- Extracted text:
+---+

Vladimir Narbut's Plot': Byto-epos

Introduction by Douglas Clayton

Originally from Novgorod, where he did his undergraduate work in Russian philology, Il'ia Pomeranzev joined the graduate program in Russian at the University of Ottawa in 1994, graduating with an M. A. in 1995. He continued his graduate studies at the University of Toronto, and was on the point of defending his thesis when he died in April 1999. During his year or so in Ottawa I developed immense respect for Il'ia as both a scholar and a human being. Il'ia worked as my research assistant on Boris Godunov, and exhibited both a scrupulous attention to detail and a conscientious zeal in his work. He had a profound knowledge of the subject, and was driven by genuine interest and unflagging enthusiasm. His M. A. thesis, on Boris Godunov, was a byproduct of the research he had conducted on my project. A very private man, Il'ya's non-professional world centered around his family — his wife and his son Yasha, to whom he was totally devoted. Il'ia's modesty and self-deprecating humour were of a piece with his attitude to his work and his family. With his death, the profession lost a fine young scholar, and his many friends were left with a deep sense of loss.

+---+

- Work order 1:
Using the introduction, explain in one to three sentences why Il'ia Pomeranzev's M. A. thesis dealt with Boris Godunov.
The records that follow bear no relation to the introduction.

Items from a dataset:
+---+

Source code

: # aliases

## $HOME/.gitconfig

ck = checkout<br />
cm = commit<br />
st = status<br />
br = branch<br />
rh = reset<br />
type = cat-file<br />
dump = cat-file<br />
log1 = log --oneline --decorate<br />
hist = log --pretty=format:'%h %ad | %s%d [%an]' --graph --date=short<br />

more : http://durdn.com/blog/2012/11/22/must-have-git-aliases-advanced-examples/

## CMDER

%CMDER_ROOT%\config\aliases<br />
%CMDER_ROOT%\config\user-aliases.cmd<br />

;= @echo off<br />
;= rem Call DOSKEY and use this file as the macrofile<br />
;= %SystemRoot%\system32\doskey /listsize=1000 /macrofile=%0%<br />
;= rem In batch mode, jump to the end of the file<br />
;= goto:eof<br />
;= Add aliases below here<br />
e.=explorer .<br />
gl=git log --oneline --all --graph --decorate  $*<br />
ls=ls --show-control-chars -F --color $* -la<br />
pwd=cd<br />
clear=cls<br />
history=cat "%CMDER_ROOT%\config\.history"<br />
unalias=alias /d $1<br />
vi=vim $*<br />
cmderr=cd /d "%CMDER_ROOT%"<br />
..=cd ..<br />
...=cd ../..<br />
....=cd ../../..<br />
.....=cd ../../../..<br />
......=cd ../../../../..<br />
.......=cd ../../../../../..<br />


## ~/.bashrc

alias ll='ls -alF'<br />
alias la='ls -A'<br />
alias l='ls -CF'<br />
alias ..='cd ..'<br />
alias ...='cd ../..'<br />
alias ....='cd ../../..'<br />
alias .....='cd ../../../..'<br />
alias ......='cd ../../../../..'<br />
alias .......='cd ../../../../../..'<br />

+---+

- Work order 2:
List every line of the records that contains the string "oneline".

- Final answer 1:
His thesis grew out of the research he had carried out as Douglas Clayton's research assistant on Boris Godunov. The introduction calls it a byproduct of that work on Clayton's project.

- Final answer 2:
log1 = log --oneline --decorate<br />
gl=git log --oneline --all --graph --decorate  $*<br />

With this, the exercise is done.